Siento esperanza cuando los emigrantes africanos, latinoamericanos o asiáticos llegan a nuestra vieja Europa pensando que hemos preservado en nuestra cultura un espíritu de fe y de libertad. Los materialistas, que tienen un concepto ruin del ser humano, están convencidos de que estos muchachos –a veces niños– buscan sólo el paraíso material del dinero. Dios bendiga a los que vienen a compartir con nosotros algo más verdadero: un mundo que ha cometido todos los errores imaginables, pero que también ha dado mujeres y hombres que han luchado y luchan denodadamente por el valor del trabajo, la libertad, la justicia, la fe y la cultura.
No creemos que haya sido malo para nosotros haber sido «invadidos» mil veces. Esa asimilación nos enriqueció.
Deberíamos releer a Camus y recuperar sus mensajes en la Resistencia. Hay principios que no se ceden. Sobre todo cuando hoy –desde Occidente hasta Oriente– aparecen verdugos que intentan seducir a nuestros hijos con las formas rituales del sadismo y del terror; atrayéndolos con sus disfraces de guerra, sus guaridas donde nadie fabrica los más sencillos utensilios de civilización, su explotación de la miseria (no son los pobres sino los ricos quienes trafican con armas) y sus organizaciones gregarias de seres humillados. Nos parecen mucho más seductoras las tradiciones civilizadas: el mensaje de democracia y libertad que nos legaron nuestros maestros, y los símbolos bellísimos –pues representan escenas de pobreza, de amor y de dolor humano– de las religiones, cuando no están secuestradas por los Estados.

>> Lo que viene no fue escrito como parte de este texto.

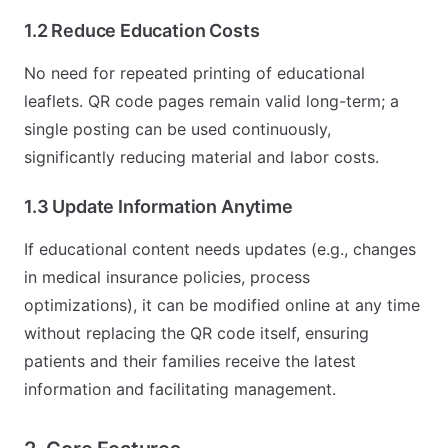
1.2 Reduce Education Costs
No need for repeated printing of educational
leaflets. QR code pages remain valid long-term; a
single posting can be used continuously,
significantly reducing material and labor costs.
1.3 Update Information Anytime
If educational content needs updates (e.g., changes
in medical insurance policies, process
optimizations), it can be modified online at any time
without replacing the QR code itself, ensuring
patients and their families receive the latest
information and facilitating management.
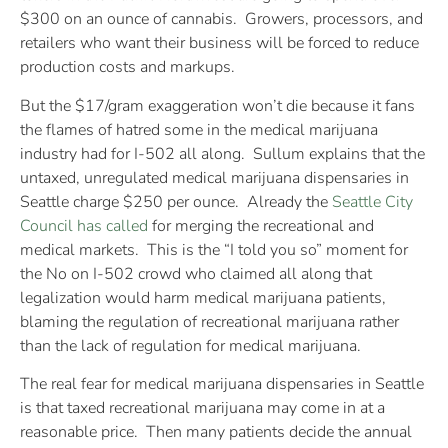
$300 on an ounce of cannabis. Growers, processors, and
retailers who want their business will be forced to reduce
production costs and markups.
But the $17/gram exaggeration won’t die because it fans
the flames of hatred some in the medical marijuana
industry had for I-502 all along. Sullum explains that the
untaxed, unregulated medical marijuana dispensaries in
Seattle charge $250 per ounce. Already the
Seattle City
Council has called
for merging the recreational and
medical markets. This is the “I told you so” moment for
the No on I-502 crowd who claimed all along that
legalization would harm medical marijuana patients,
blaming the regulation of recreational marijuana rather
than the lack of regulation for medical marijuana.
The real fear for medical marijuana dispensaries in Seattle
is that taxed recreational marijuana may come in at a
reasonable price. Then many patients decide the annual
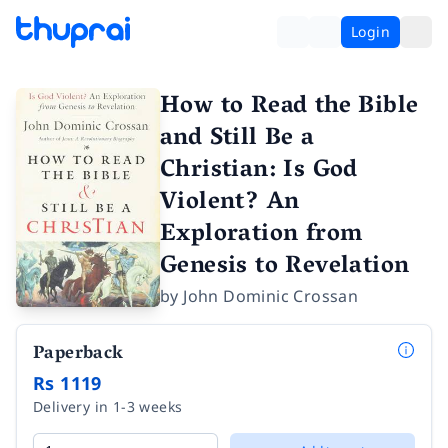
Login
How to Read the Bible
and Still Be a
Christian: Is God
Violent? An
Exploration from
Genesis to Revelation
by
John Dominic Crossan
Paperback
Rs 1119
Delivery in 1-3 weeks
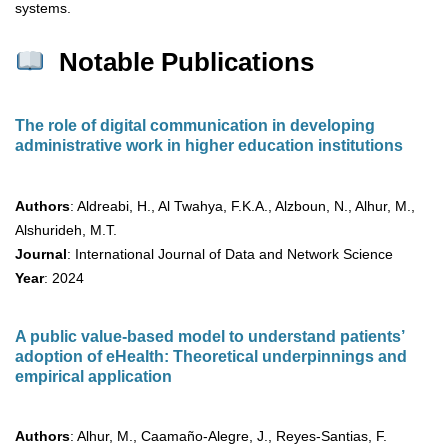
systems.
Notable Publications
The role of digital communication in developing
administrative work in higher education institutions
Authors
: Aldreabi, H., Al Twahya, F.K.A., Alzboun, N., Alhur, M.,
Alshurideh, M.T.
Journal
: International Journal of Data and Network Science
Year
: 2024
A public value-based model to understand patients’
adoption of eHealth: Theoretical underpinnings and
empirical application
Authors
: Alhur, M., Caamaño-Alegre, J., Reyes-Santias, F.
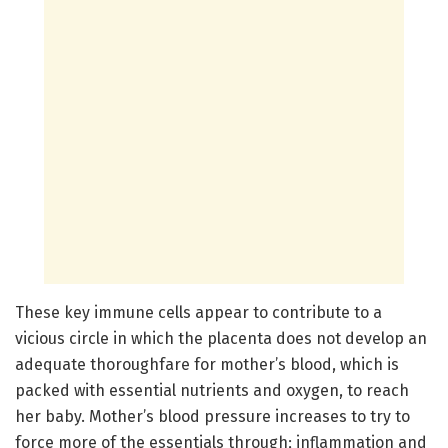
These key immune cells appear to contribute to a
vicious circle in which the placenta does not develop an
adequate thoroughfare for mother’s blood, which is
packed with essential nutrients and oxygen, to reach
her baby. Mother’s blood pressure increases to try to
force more of the essentials through; inflammation and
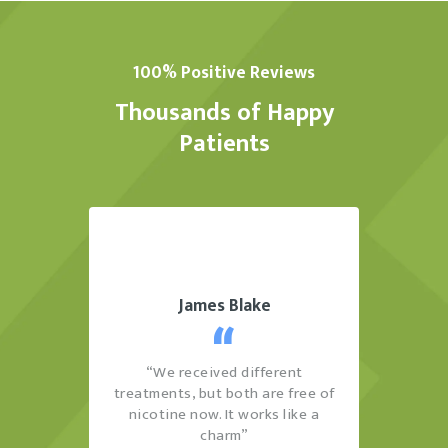
100% Positive Reviews
Thousands of Happy
Patients
James Blake
sitive
“We received different
“Th
it this
treatments, but both are free of
cons
.”
nicotine now. It works like a
see
charm”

A quienes pretenden enterrar nuestros viejos valores con el pretexto de que hay que crear un mundo nuevo (otra «Terra Incognita») debemos recordarles que los mayores estamos acostumbrados a la Resistencia porque nacimos cuando se luchaba contra otros verdugos (fascistas, nazis y comunistas) que intentaron sepultar la memoria de nuestra civilización y estuvieron en un tris de lograrlo. Hemos sobrevivido a esos bárbaros, hemos defendido la libertad en las dictaduras, hemos visto morir a los nuestros en esa lucha y somos conscientes de que los padres que no mantienen sus valores hasta el final, y se retiran del combate cuando las generaciones más jóvenes aún necesitan su fortaleza moral y su experiencia, son despreciables y cobardes. No podemos abandonar a nuestros hijos. Y a su lado nos encontrarán –¡otra vez, defendiendo el honor de vivir civilizadamente!– en las trincheras de nuestras convicciones. A no pocos principitos aburridos, esta lucha en la Resistencia les servirá para descargar la adrenalina.